Having risen to the rank of colonel over a 23-year military career, Ewing retired in 2000 to pursue another passion, as a Southern Baptist minister.
Now pastor at First Baptist Church in Calvert City, an Ohio River town in western Kentucky, Ewing, 64, looks back over his years in the military and sees God's hand at work training and preparing him for ministry.
As it turns out, the roles of a pilot and a pastor are similar in key ways.
"A B-52 aircraft commander, is responsible for his own proficiency as well as those of his crew members," he said. "The pilot is also responsible for the overall morale and welfare."
Ewing said his military service also gave him a strong work ethic, fostered a commitment to self-discipline, gave him the opportunity to work with people from many different back-grounds, cultures, and perspectives, and put him in positions to make tough calls that weren't always popular but that were necessary to the success of the mission.
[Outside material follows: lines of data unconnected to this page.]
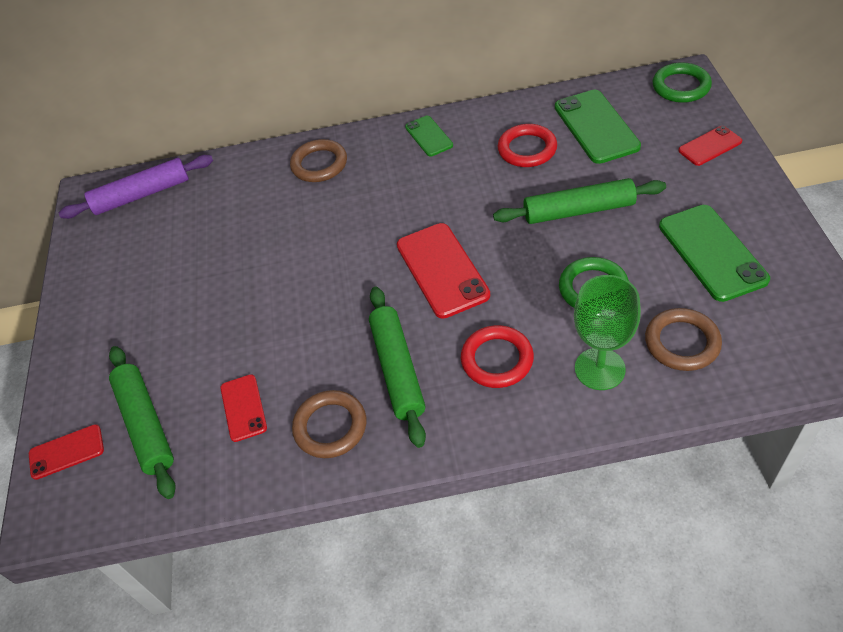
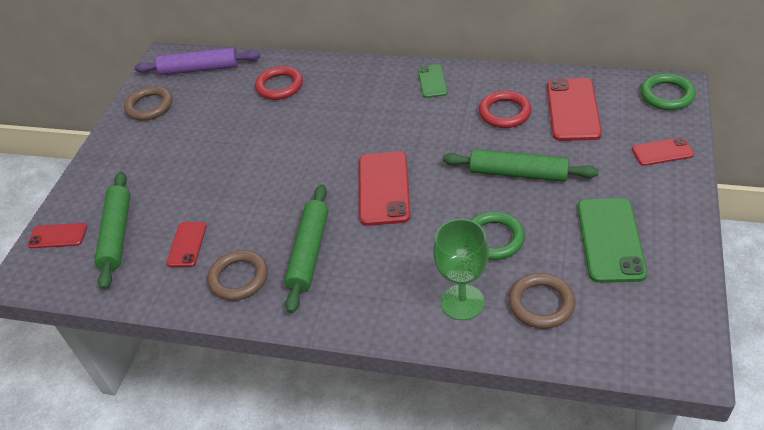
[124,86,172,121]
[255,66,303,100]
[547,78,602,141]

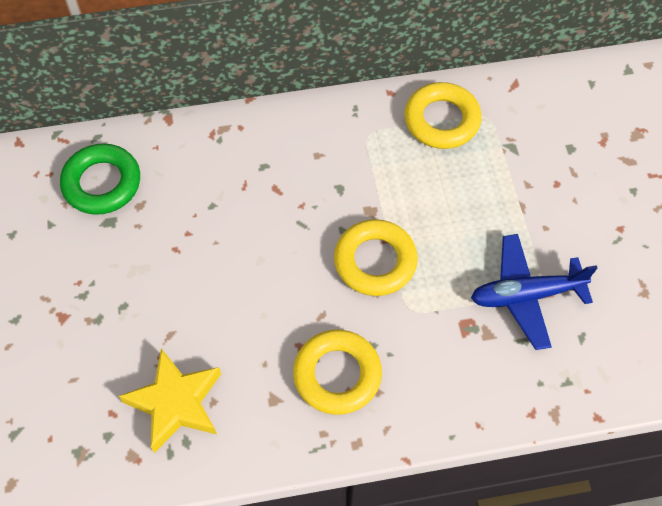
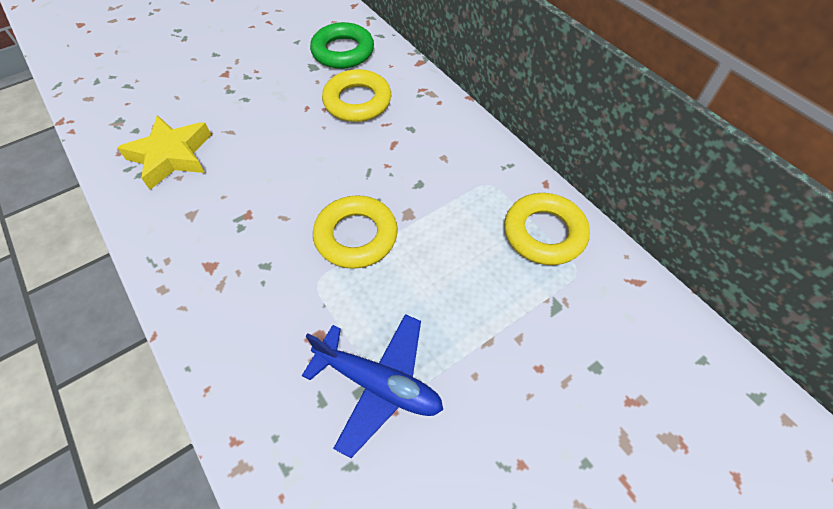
[322,69,391,122]
[302,314,443,458]

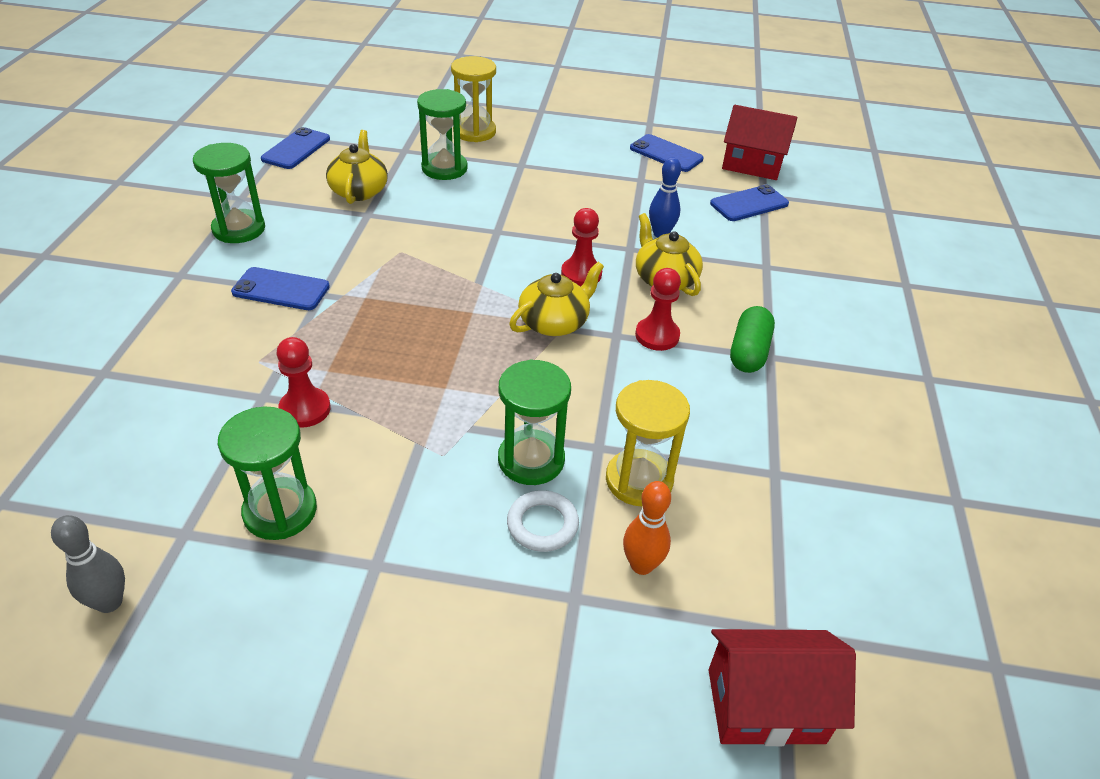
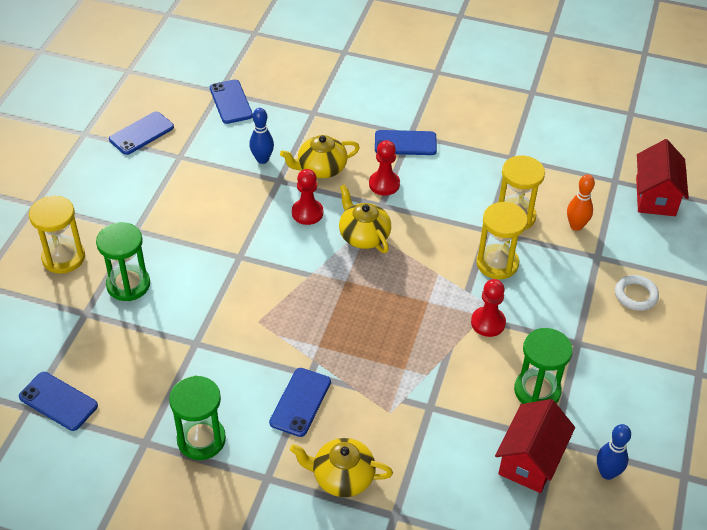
[471,279,506,337]
[290,438,393,497]
[615,275,659,311]
[495,399,575,493]
[375,130,437,155]
[597,424,631,480]
[476,202,528,279]

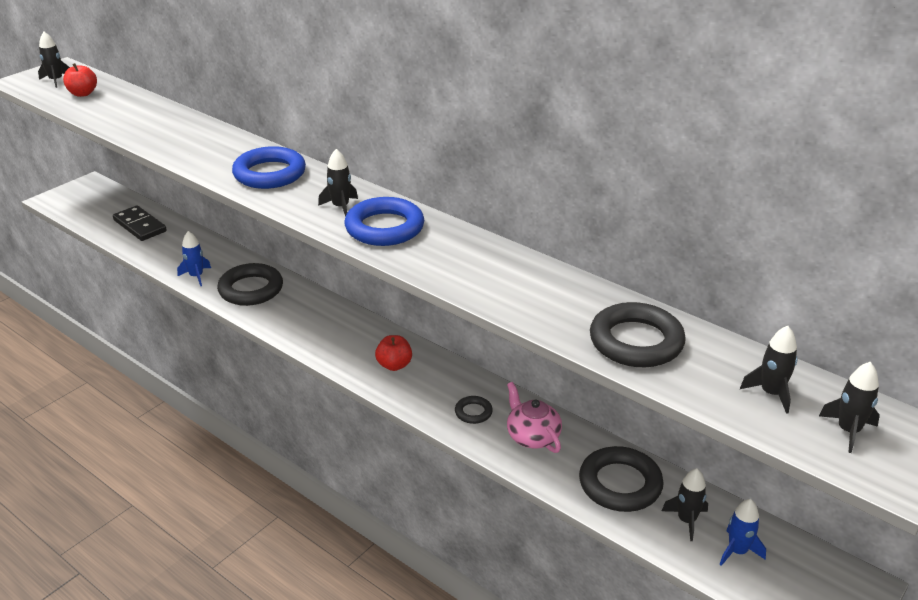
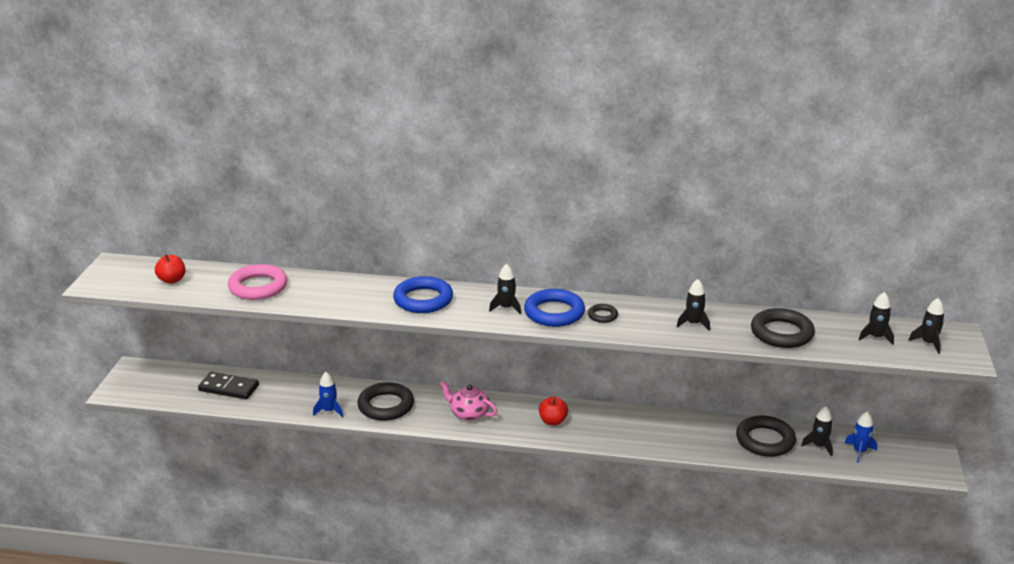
[228,264,287,300]
[677,279,710,331]
[588,304,618,323]
[440,381,497,421]

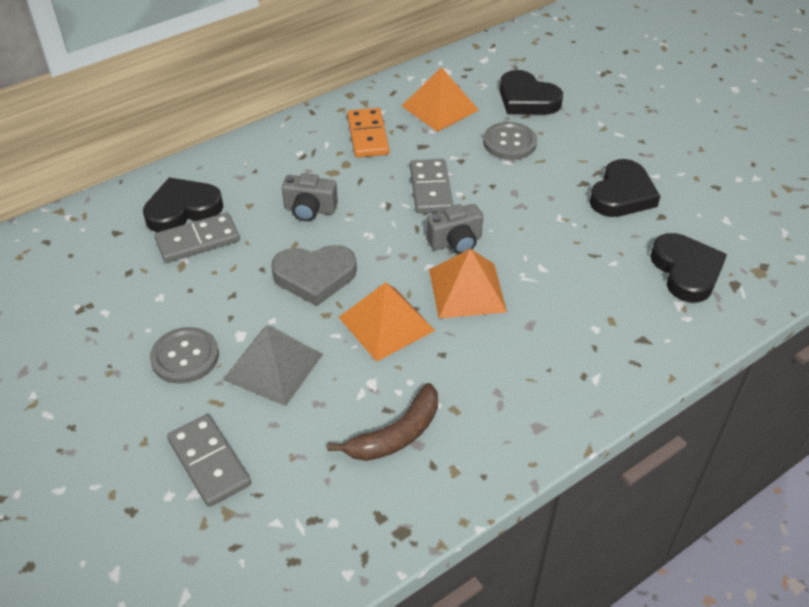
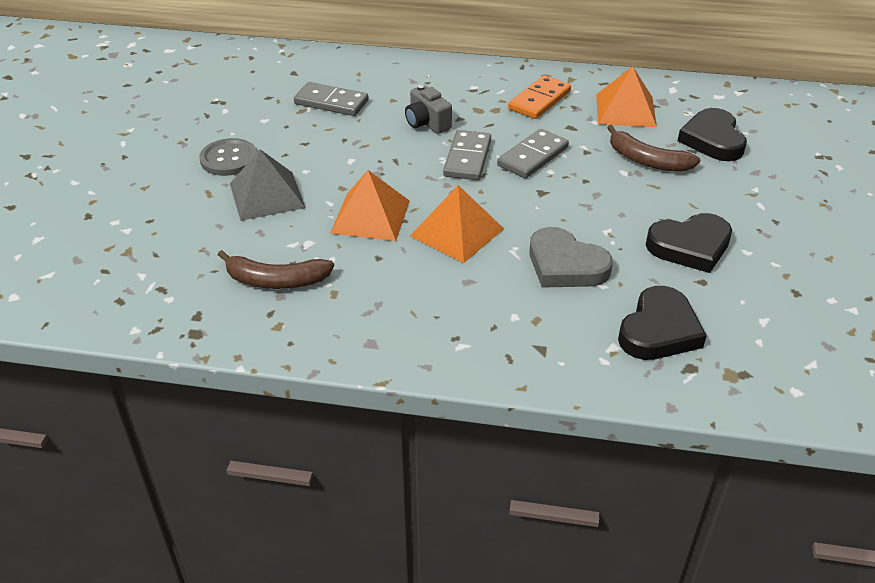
[143,177,223,232] (first image)
[426,204,483,254] (first image)
[443,130,491,180]
[529,227,613,288]
[607,125,700,172]

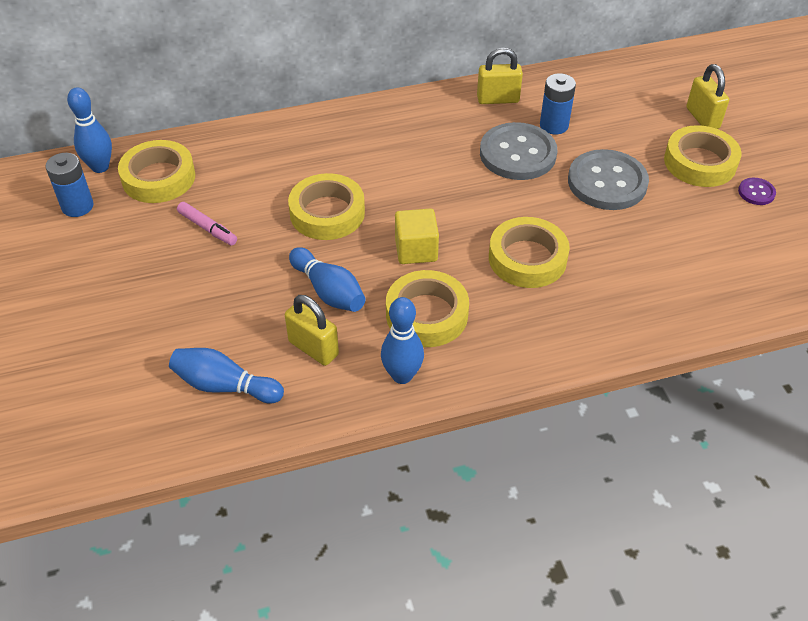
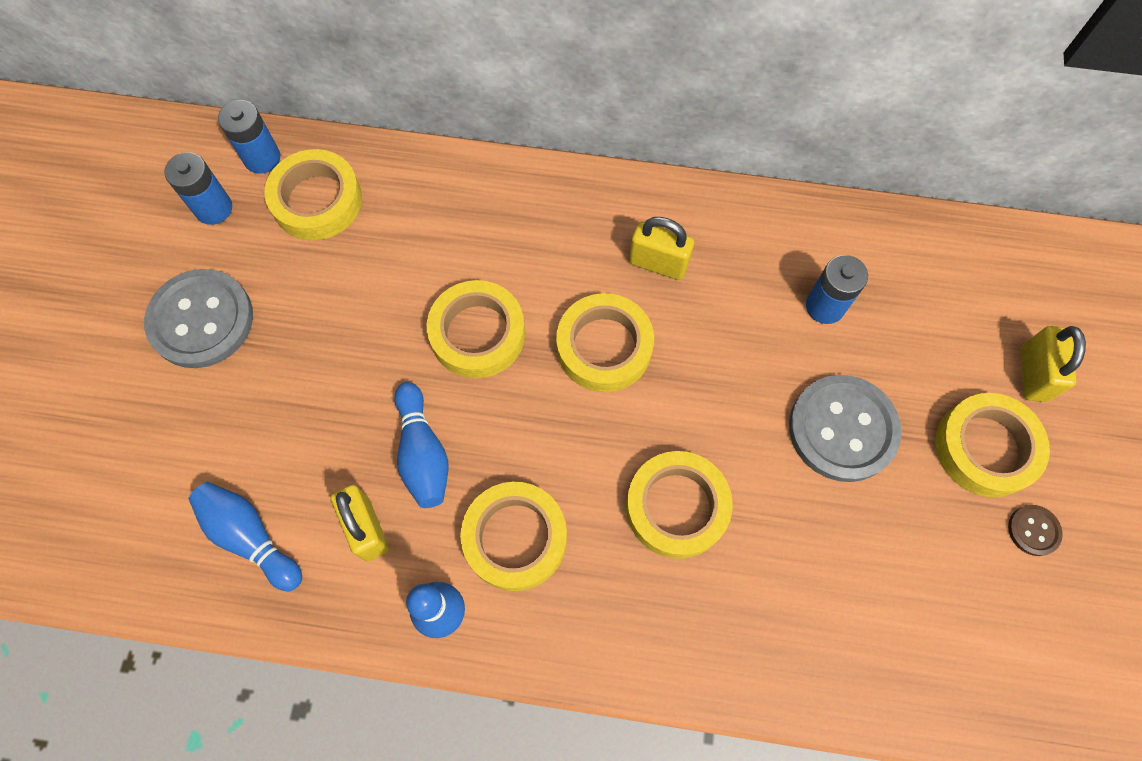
[177,202,237,246] (first image)
[395,209,439,264] (first image)
[556,293,654,392]
[629,217,694,280]
[144,269,253,368]
[218,100,280,174]
[1008,505,1063,556]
"These lessons from 23—plus years of military service have been extremely valuable over 18 years in vocational ministry."
Todd Gray, the Kentucky Baptist Convention's evangelism team leader, said Ewing brings the same diligent work ethic and steady hand to ministry that allowed him to rise through the military ranks.
"The integrity he possessed
in the U.S. Armed Forces has served him well in shepherding God's people," Gray said.
Ewing said he looks back over the years and sees how the Lord was guiding his steps, even though he didn't always realize it at the time.
In one instance, Ewing was offered an unexpected opportunity for a job outside the cockpit at Andrews Air Force Base in Maryland. Due to the needs of the Air Force, accepting that assignment didn't look to be possible. At the time, his wife, Cheryl, was six months pregnant with their son, Joshua, the oldest of their four children. The Ewings didn't know it at the time, but they were going to need a world-class pediatric cardiologist because Joshua arrived with life-threatening heart defects. One of the best pediatric cardiologists in the Air Force happened to be stationed at Andrews and provided the kind of special care Joshua required.
"God took care of our need even before we knew about it," Ewing said. "That whole experience has been a blessing to our family. It taught us that God knows exactly what we need when we need it. I've learned to trust Him in times of uncertainty."
Ewing surrendered his heart and life to Christ as a junior in high school when one of his classmates, an enthusiastic witness, convinced him to go to a Christmas get-together with classmates involved in the Youth for Christ ministry. He recognized that something was very different about these people, and soon after, he was led to Christ by one of the group leaders.
"It changed everything I want-ed to do and be," he said. "I wanted to walk with the Lord. I wanted to learn how to follow Jesus."
After his time in the military, Ewing had planned to be an aeronautical engineer in the aerospace industry. But the Lord changed those plans, leading him instead to enroll at New Orleans Baptist Theological Seminary where he received his Master of Divinity degree and later at The Southern Baptist Theological Seminary in Louisville where he received his Doctor of Ministry degree.
"The Lord totally changed my heart," Ewing said. "He shifted me from military to ministry. He took me out of the cockpit and put me into the pulpit."